Ensuring the consistent usage of formatting conventions is an important aspect of modern software quality assurance. While formatting convention violations can be automatically detected by format checkers implemented in linters, there is no satisfactory solution for repairing them. Manually fixing formatting convention violations is a waste of developer time and code formatters do not take into account the conventions adopted and configured by developers for the used linter. In this paper, we present Styler, a tool dedicated to fixing formatting rule violations raised by format checkers using a machine learning approach. For a given project, Styler first generates training data by injecting violations of the project-specific rules in violation-free source code files. Then, it learns fixes by feeding long short-term memory neural networks with the training data encoded into token sequences. Finally, it predicts fixes for real formatting violations with the trained models. Currently, Styler supports a single checker, Checkstyle, which is a highly configurable and popular format checker for Java.
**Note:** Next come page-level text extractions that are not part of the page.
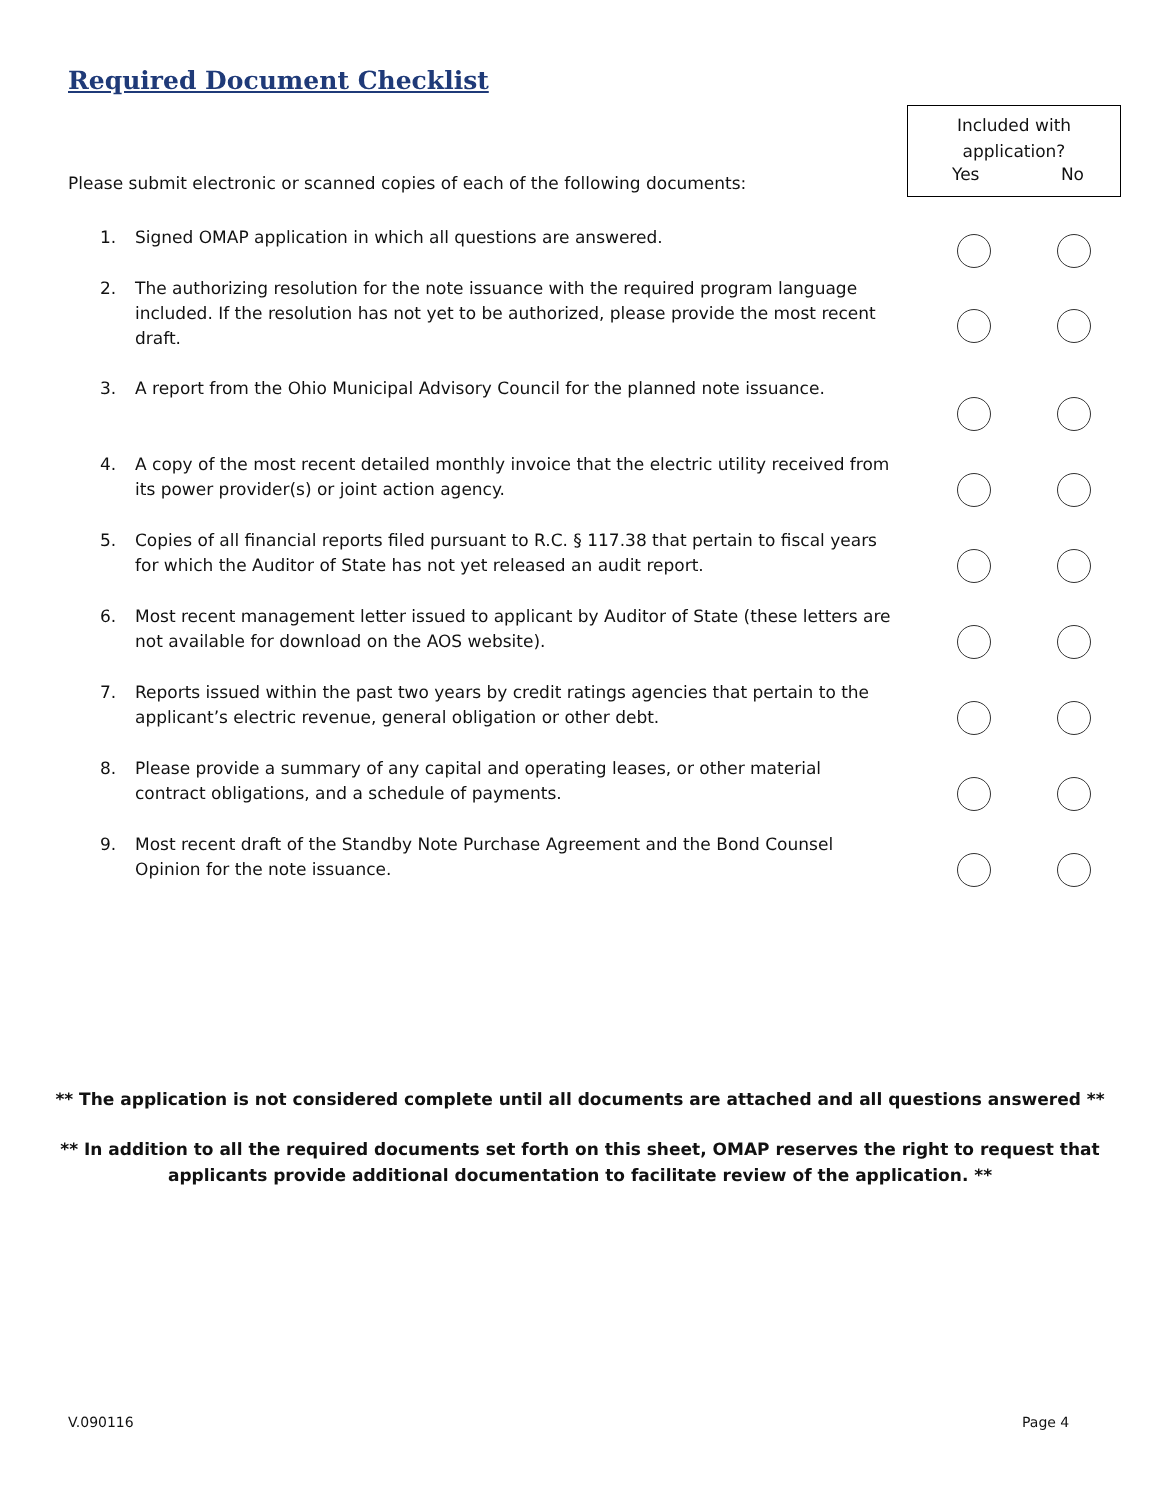Required Document Checklist
Included with
application?
Yes No
Please submit electronic or scanned copies of each of the following documents:
1. Signed OMAP application in which all questions are answered.
2. The authorizing resolution for the note issuance with the required program language included. If the resolution has not yet to be authorized, please provide the most recent draft.
3. A report from the Ohio Municipal Advisory Council for the planned note issuance.
4. A copy of the most recent detailed monthly invoice that the electric utility received from its power provider(s) or joint action agency.
5. Copies of all financial reports filed pursuant to R.C. § 117.38 that pertain to fiscal years for which the Auditor of State has not yet released an audit report.
6. Most recent management letter issued to applicant by Auditor of State (these letters are not available for download on the AOS website).
7. Reports issued within the past two years by credit ratings agencies that pertain to the applicant’s electric revenue, general obligation or other debt.
8. Please provide a summary of any capital and operating leases, or other material contract obligations, and a schedule of payments.
9. Most recent draft of the Standby Note Purchase Agreement and the Bond Counsel Opinion for the note issuance.
** The application is not considered complete until all documents are attached and all questions answered **
** In addition to all the required documents set forth on this sheet, OMAP reserves the right to request that applicants provide additional documentation to facilitate review of the application. **
V.090116 Page 4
In an empirical evaluation, Styler repaired 41% of 26,791 Checkstyle violations mined from 104 GitHub projects. Moreover, we compared Styler with the IntelliJ plugin CheckStyle-IDEA and the machine-learning-based code formatters Naturalize and CodeBuff. We found out that Styler fixes violations of a diverse set of Checkstyle rules (24/25 rules), generates smaller repairs in comparison to the other systems, and predicts repairs in seconds once trained on a project. Through a manual analysis, we identified cases in which Styler does not succeed to generate correct repairs, which can guide further improvements in Styler. Finally, the results suggest that Styler can be useful to help developers repair Checkstyle formatting violations.